[Prompt] Repeat the records word for word, excluding any picture.

-------- Records for this task

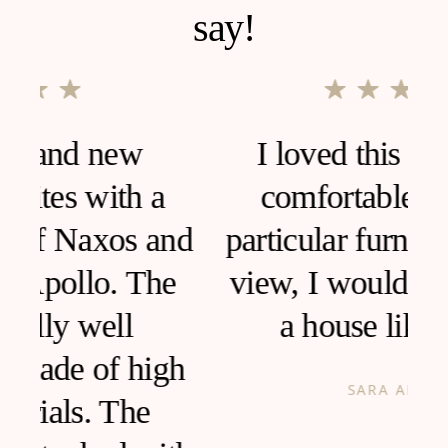
say!
I loved this house, very
comfortable and clean,
d
particular furniture, fantastic
view, I would like to live in
a house like this!
h
SARA ANCONA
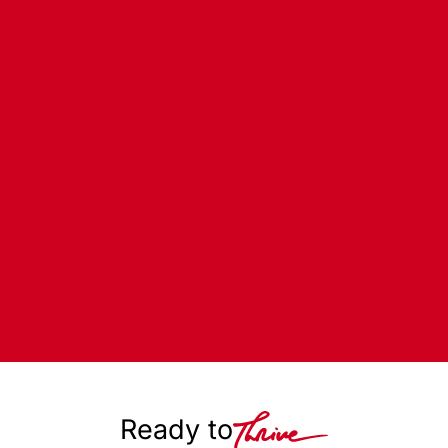
Ready to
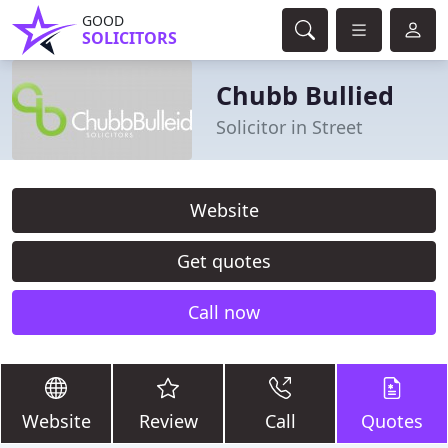
GOOD
SOLICITORS
Chubb Bullied
Solicitor in Street
Website
Get quotes
Call now
Website
Review
Call
Quotes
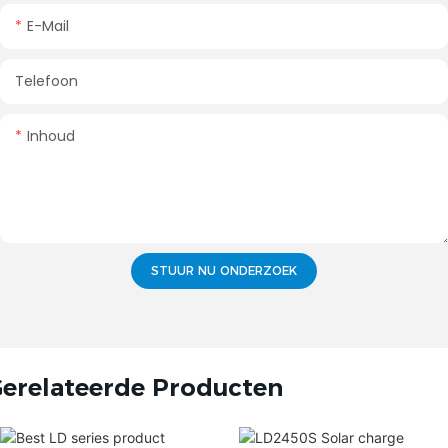
E-Mail
Telefoon
Inhoud
STUUR NU ONDERZOEK
erelateerde Producten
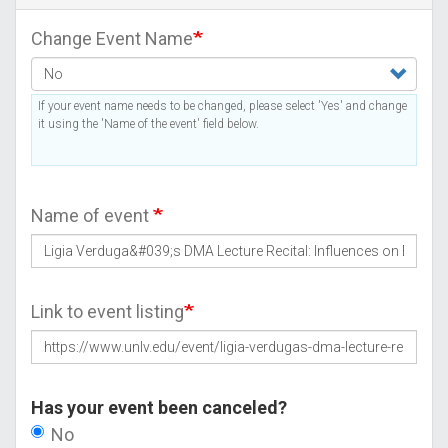
Change Event Name
If your event name needs to be changed, please select 'Yes' and change
it using the 'Name of the event' field below.
Name of event
Link to event listing
Has your event been canceled?
No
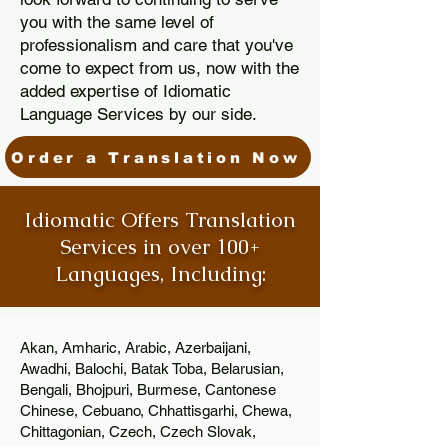
you with the same level of
professionalism and care that you've
come to expect from us, now with the
added expertise of Idiomatic
Language Services by our side.
Order a Translation Now
Idiomatic Offers Translation
Services in over 100+
Languages, Including:
Akan, Amharic, Arabic, Azerbaijani,
Awadhi, Balochi, Batak Toba, Belarusian,
Bengali, Bhojpuri, Burmese, Cantonese
Chinese, Cebuano, Chhattisgarhi, Chewa,
Chittagonian, Czech, Czech Slovak,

----------------

[Expected answer]
say!
I loved this house, very
comfortable and clean,
d
particular furniture, fantastic
view, I would like to live in
a house like this!
h
SARA ANCONA
Ready to
GOOD
SOLICITORS
Chubb Bullied
Solicitor in Street
Website
Get quotes
Call now
Website
Review
Call
Quotes
E-Mail
Telefoon
Inhoud
STUUR NU ONDERZOEK
erelateerde Producten
Change Event Name
If your event name needs to be changed, please select 'Yes' and change
it using the 'Name of the event' field below.
Name of event
Link to event listing
Has your event been canceled?
No
you with the same level of
professionalism and care that you've
come to expect from us, now with the
added expertise of Idiomatic
Language Services by our side.
Order a Translation Now
Idiomatic Offers Translation
Services in over 100+
Languages, Including:
Akan, Amharic, Arabic, Azerbaijani,
Awadhi, Balochi, Batak Toba, Belarusian,
Bengali, Bhojpuri, Burmese, Cantonese
Chinese, Cebuano, Chhattisgarhi, Chewa,
Chittagonian, Czech, Czech Slovak,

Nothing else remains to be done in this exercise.